Er zijn twee takken in statistieken, beschrijvende en inferentiële statistieken. Van deze twee hoofdtakken houdt de statistische steekproef zich voornamelijk bezig met inferentiële statistieken. Het basisidee achter dit soort statistieken is om te beginnen met een statistische steekproef. Nadat we deze steekproef hebben, proberen we vervolgens iets te zeggen over de bevolking. We realiseren ons heel snel het belang van onze bemonsteringsmethode.
Er zijn verschillende soorten monsters in statistieken. Elk van deze steekproeven wordt genoemd op basis van hoe de leden van de populatie worden verkregen. Het is belangrijk om onderscheid te kunnen maken tussen deze verschillende soorten monsters. Hieronder vindt u een lijst met een korte beschrijving van enkele van de meest voorkomende statistische steekproeven.

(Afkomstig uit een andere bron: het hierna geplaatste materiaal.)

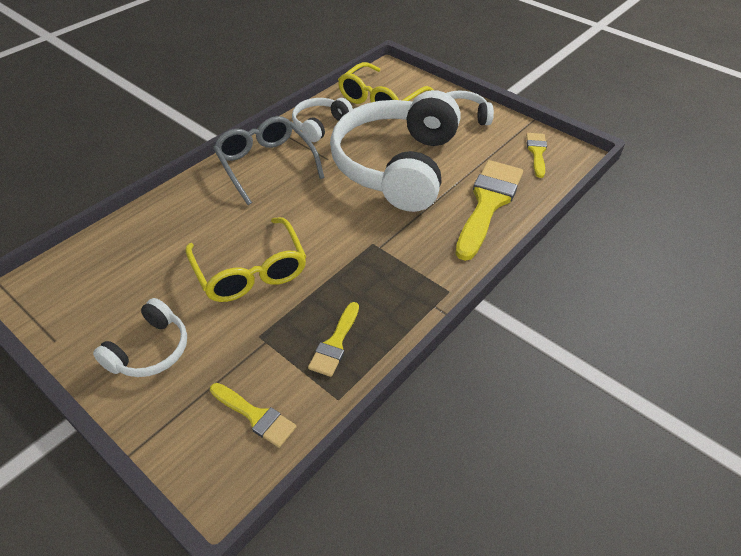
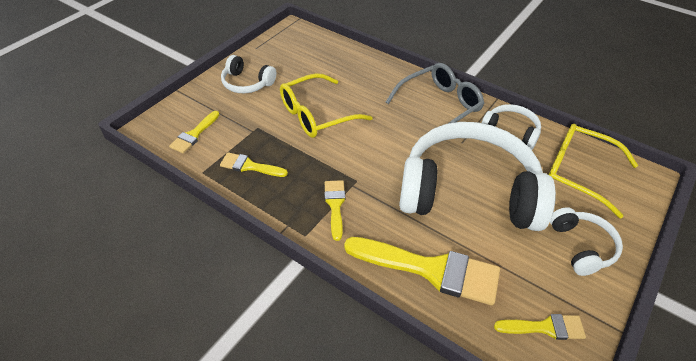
camera: 85 degrees right, 0 degrees up
(408, 263) = (335, 205): none -> yellow brush

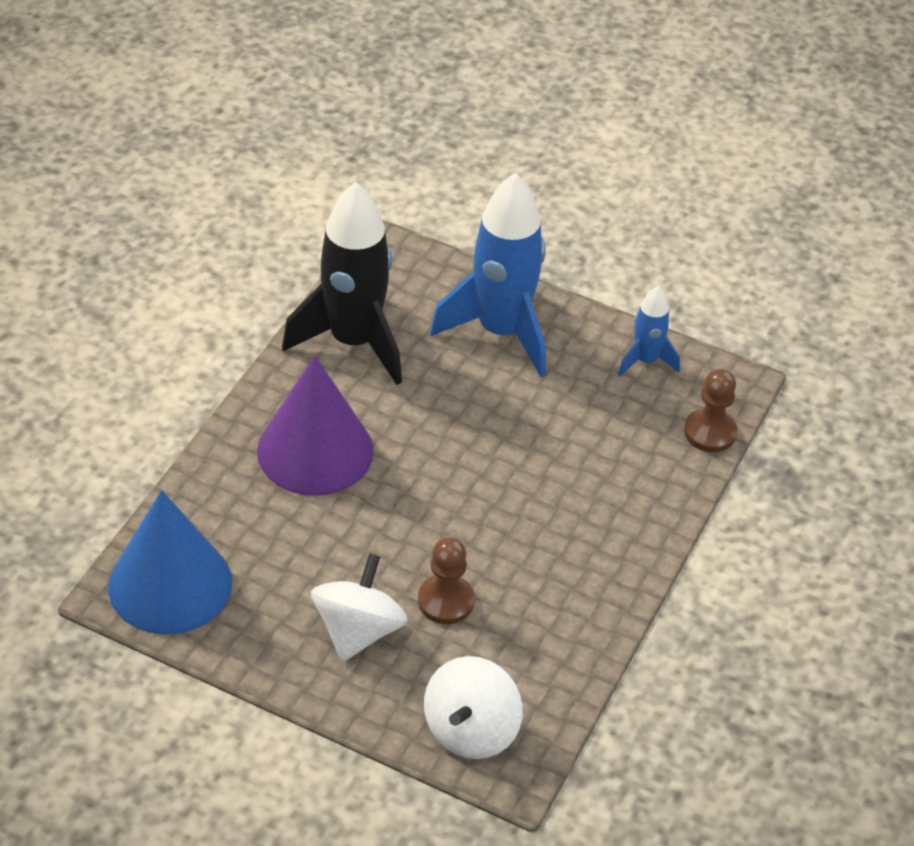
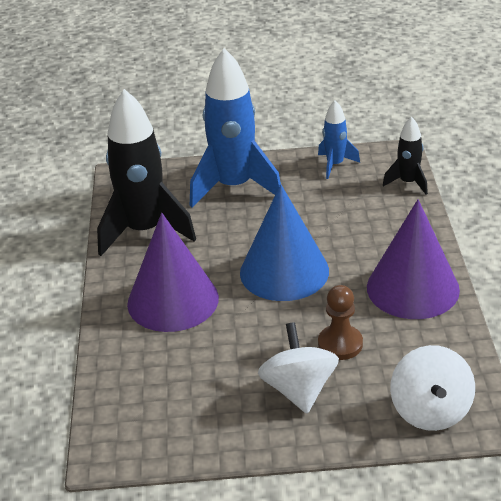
camera: 25 degrees left, 10 degrees down
(170, 584) = (139, 428): blue cone -> blue cone (284, 271)
(585, 576) = (412, 288): none -> purple cone
(710, 432) = (408, 183): brown pawn -> black rocket

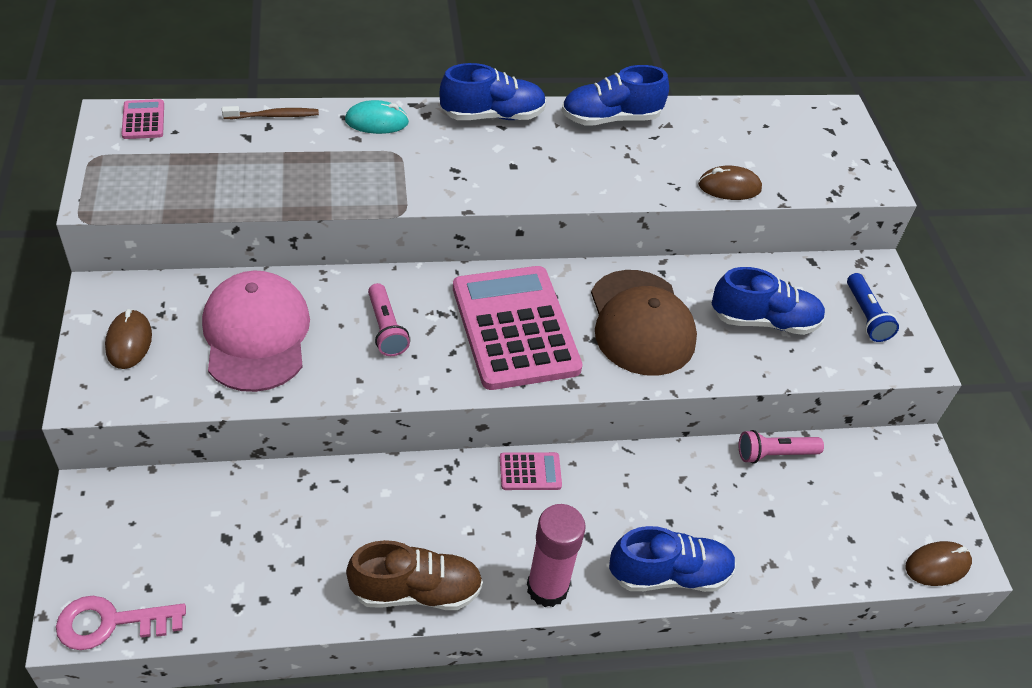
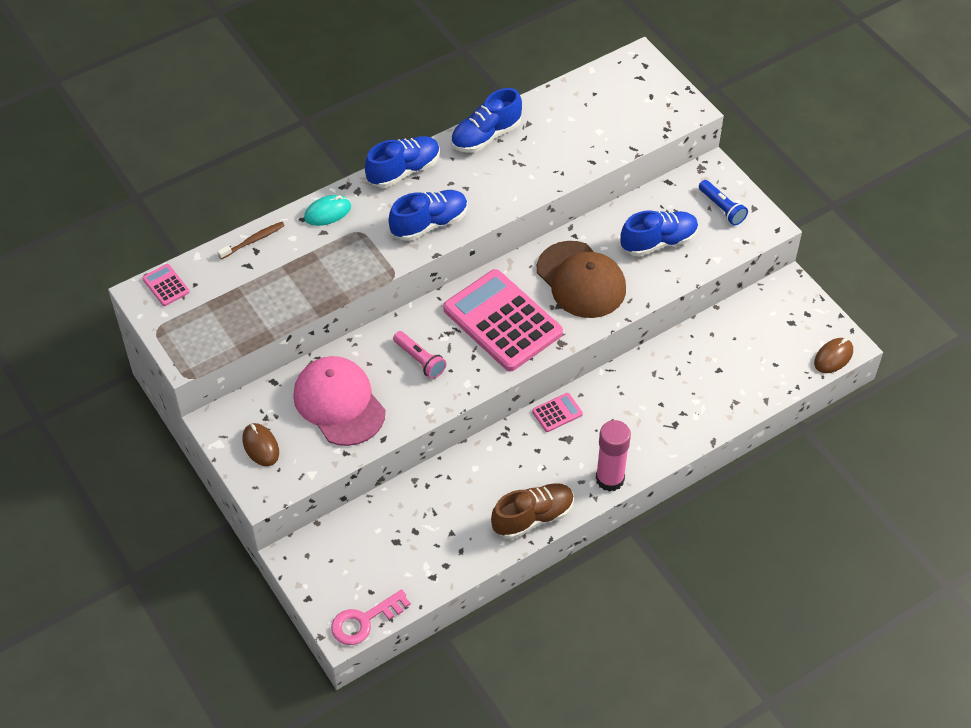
camera: 20 degrees left, 5 degrees up
(669, 574) = (677, 437): blue shoe -> blue shoe (429, 224)
(729, 187) = (595, 157): brown mouse -> none
(774, 454) = (703, 329): pink flashlight -> none

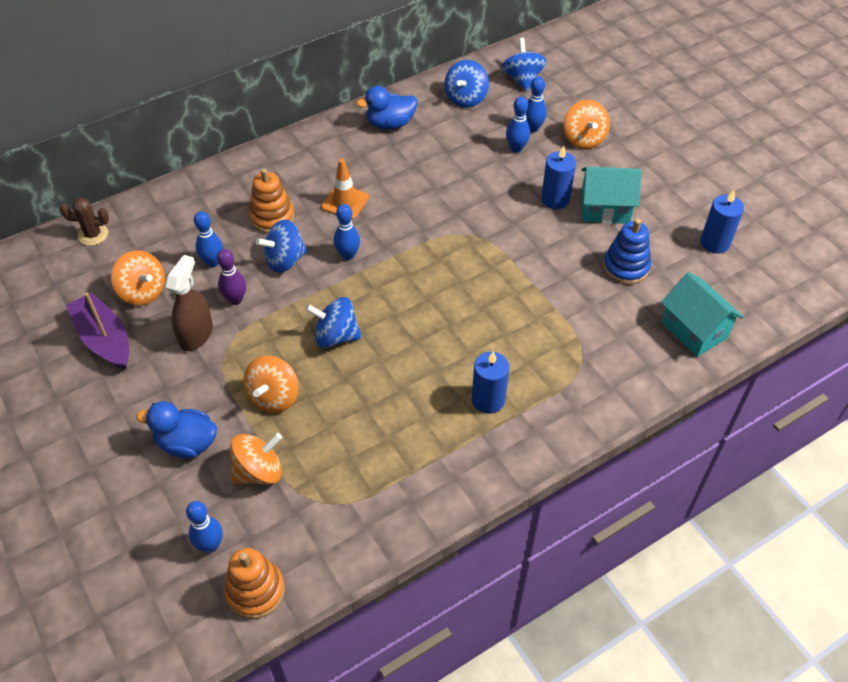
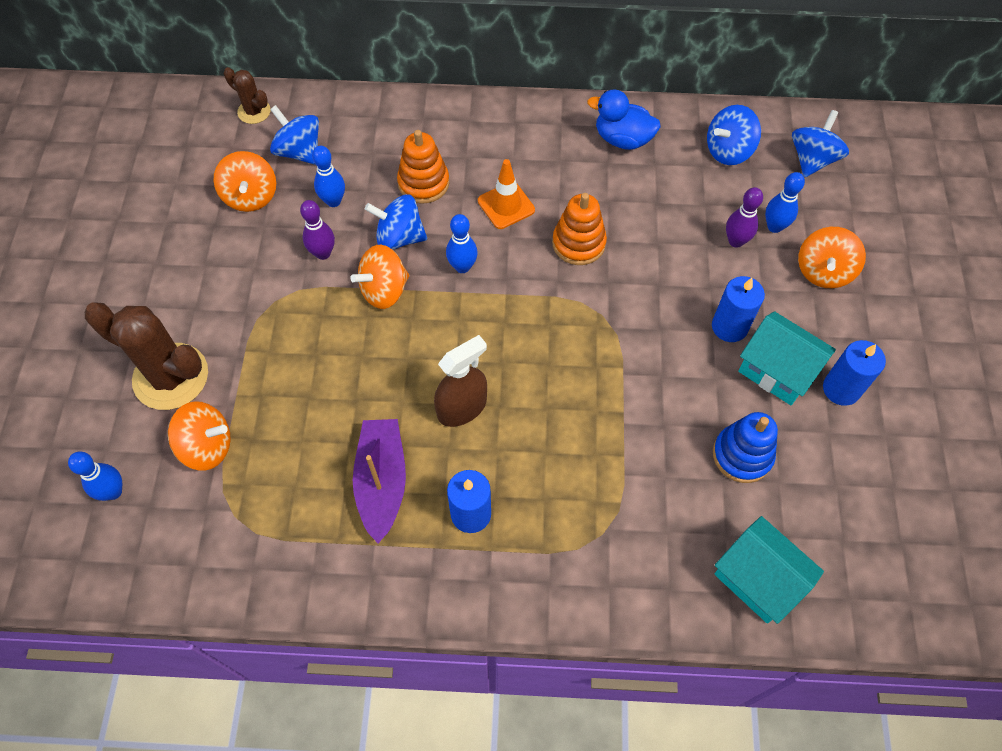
camera: 35 degrees right, 10 degrees up
(104, 339) = (184, 226): purple boat -> purple boat (382, 482)
(187, 443) = (171, 377): blue duck -> brown cactus
(196, 334) = (262, 269): brown spray bottle -> brown spray bottle (462, 408)
(255, 591) = (114, 564): orange stacking toy -> orange stacking toy (578, 243)
(274, 397) = (278, 378): orange spinning top -> orange spinning top (384, 290)
(336, 336) = (382, 349): blue spinning top -> blue spinning top (299, 151)
(516, 148) = (736, 241): blue bowling pin -> purple bowling pin
(694, 330) = (757, 579): turquoise house -> turquoise house turned 45 degrees counterclockwise
(715, 243) = (874, 489): blue candle -> blue candle (841, 389)

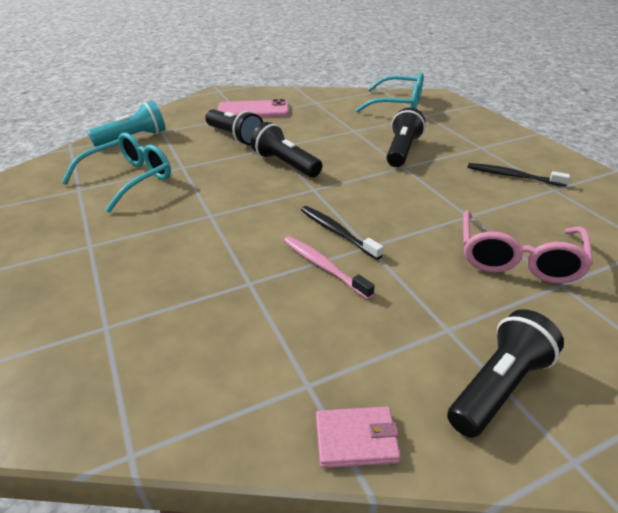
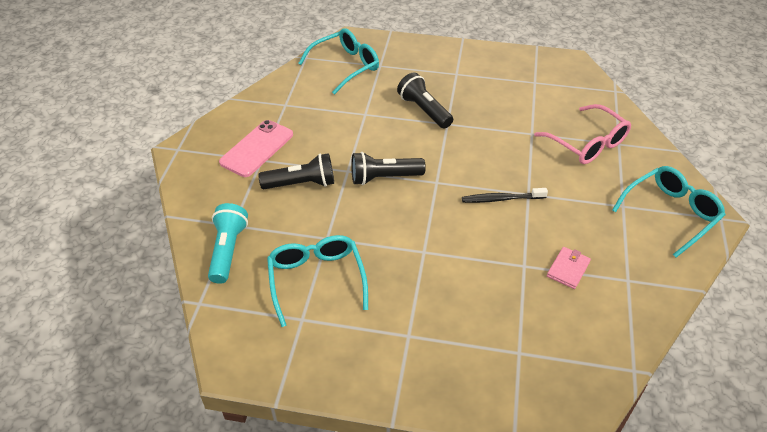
camera: 55 degrees left, 10 degrees up
(323, 266) = (533, 224): pink toothbrush -> none
(356, 439) = (672, 280): pink wallet -> pink wallet (568, 269)
(498, 387) = (671, 213): black flashlight -> turquoise glasses
(512, 176) = (505, 87): black toothbrush -> none

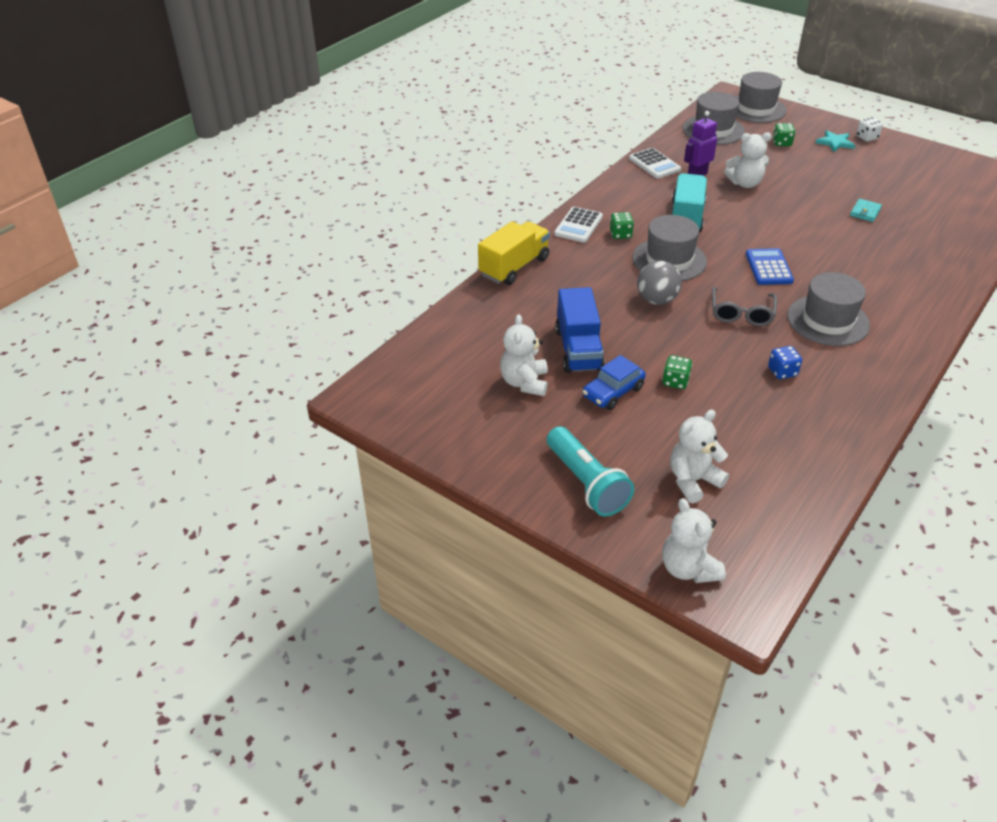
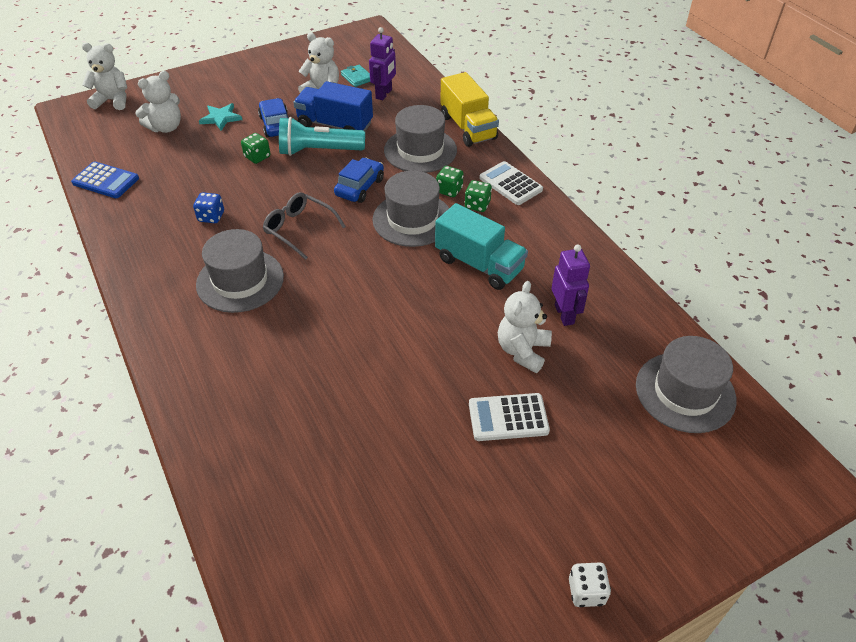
camera: 115 degrees right, 5 degrees up
(495, 336) = (384, 94): none -> purple robot
(586, 483) = (211, 87): turquoise flashlight -> turquoise flashlight (319, 151)
(654, 164) = (610, 289): white calculator -> white calculator (508, 418)
(657, 300) = (360, 187): grey ball -> blue car
(693, 481) = (166, 127): white teddy bear -> white teddy bear turned 60 degrees clockwise
(756, 109) = (743, 486): grey hat -> grey hat (420, 150)
(768, 267) = (348, 282): blue calculator -> blue calculator (106, 181)
(781, 143) = (613, 453): green dice -> green dice (449, 190)
(835, 143) = (587, 528): turquoise star -> turquoise star (221, 118)
(865, 212) = (386, 436): turquoise wallet -> turquoise wallet (357, 77)

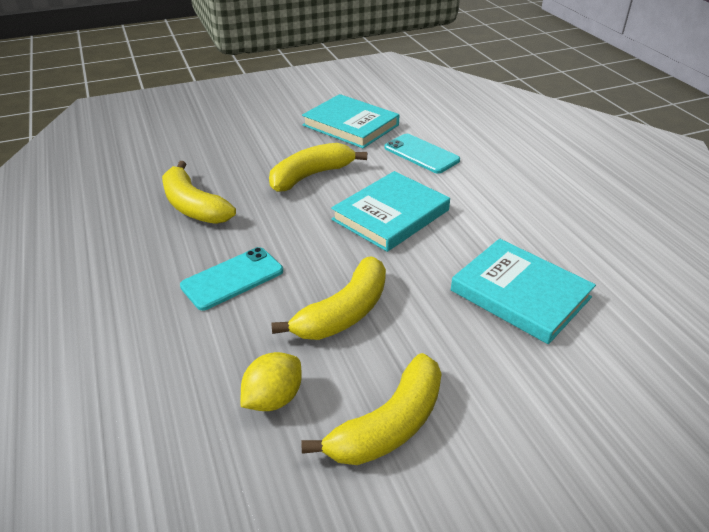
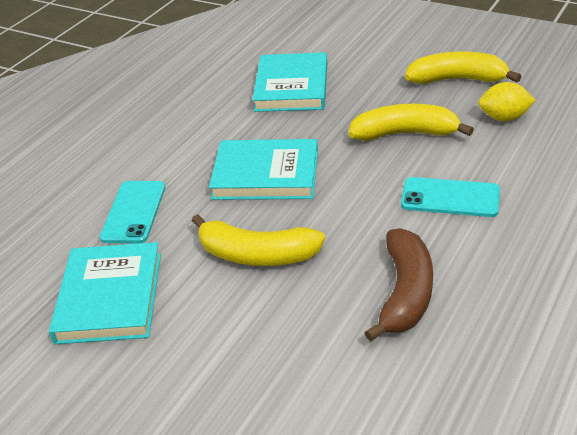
camera: 125 degrees left, 0 degrees up
(193, 206) = (405, 293): yellow banana -> brown banana

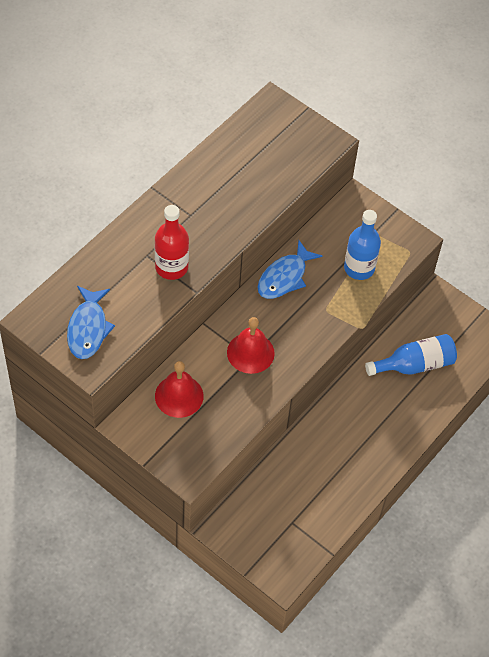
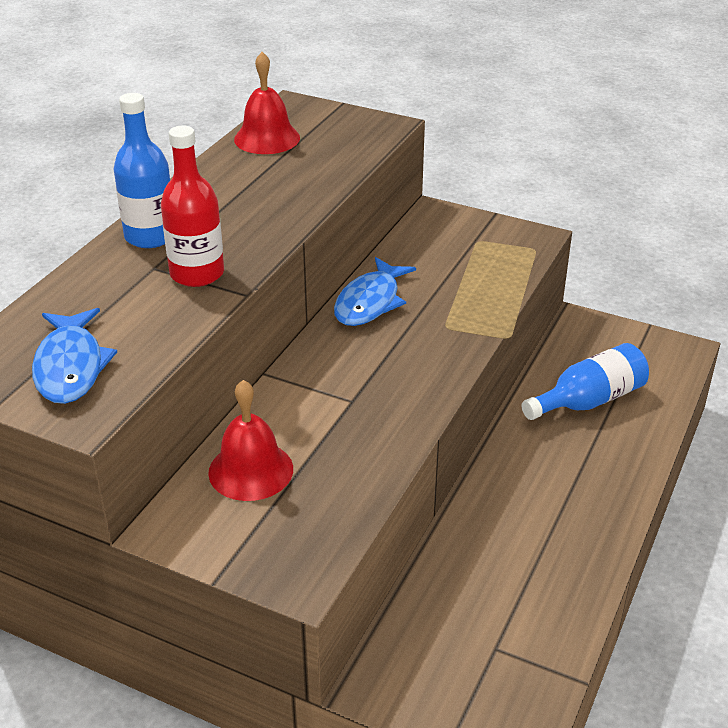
camera: 10 degrees left, 20 degrees down
(250, 352) = (351, 394): red bell -> red bell (267, 138)
(359, 268) = (473, 275): blue bottle -> blue bottle (150, 236)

Het is belangrijk om het onderscheid tussen de verschillende soorten monsters te kennen. Een eenvoudig willekeurig monster en een systematisch willekeurig monster kunnen bijvoorbeeld behoorlijk van elkaar verschillen. Sommige van deze voorbeelden zijn nuttiger dan andere in statistieken. Een gemaksmonster en een vrijwillige responssteekproef kunnen eenvoudig zijn uit te voeren, maar dit soort monsters zijn niet gerandomiseerd om vertekening te verminderen of te elimineren. Meestal zijn dit soort voorbeelden populair op websites voor opiniepeilingen.
Het is ook goed om een goede kennis te hebben van al dit soort monsters. Sommige situaties vragen om iets anders dan een eenvoudige steekproef. We moeten bereid zijn om deze situaties te herkennen en te weten wat beschikbaar is om te gebruiken.
Het is ook goed om te weten wanneer we resamplen. Dit betekent dat we bemonsteren met vervanging en dat dezelfde persoon meer dan eens kan bijdragen in onze steekproef. Sommige geavanceerde technieken, zoals bootstrapping, vereisen dat resampling wordt uitgevoerd.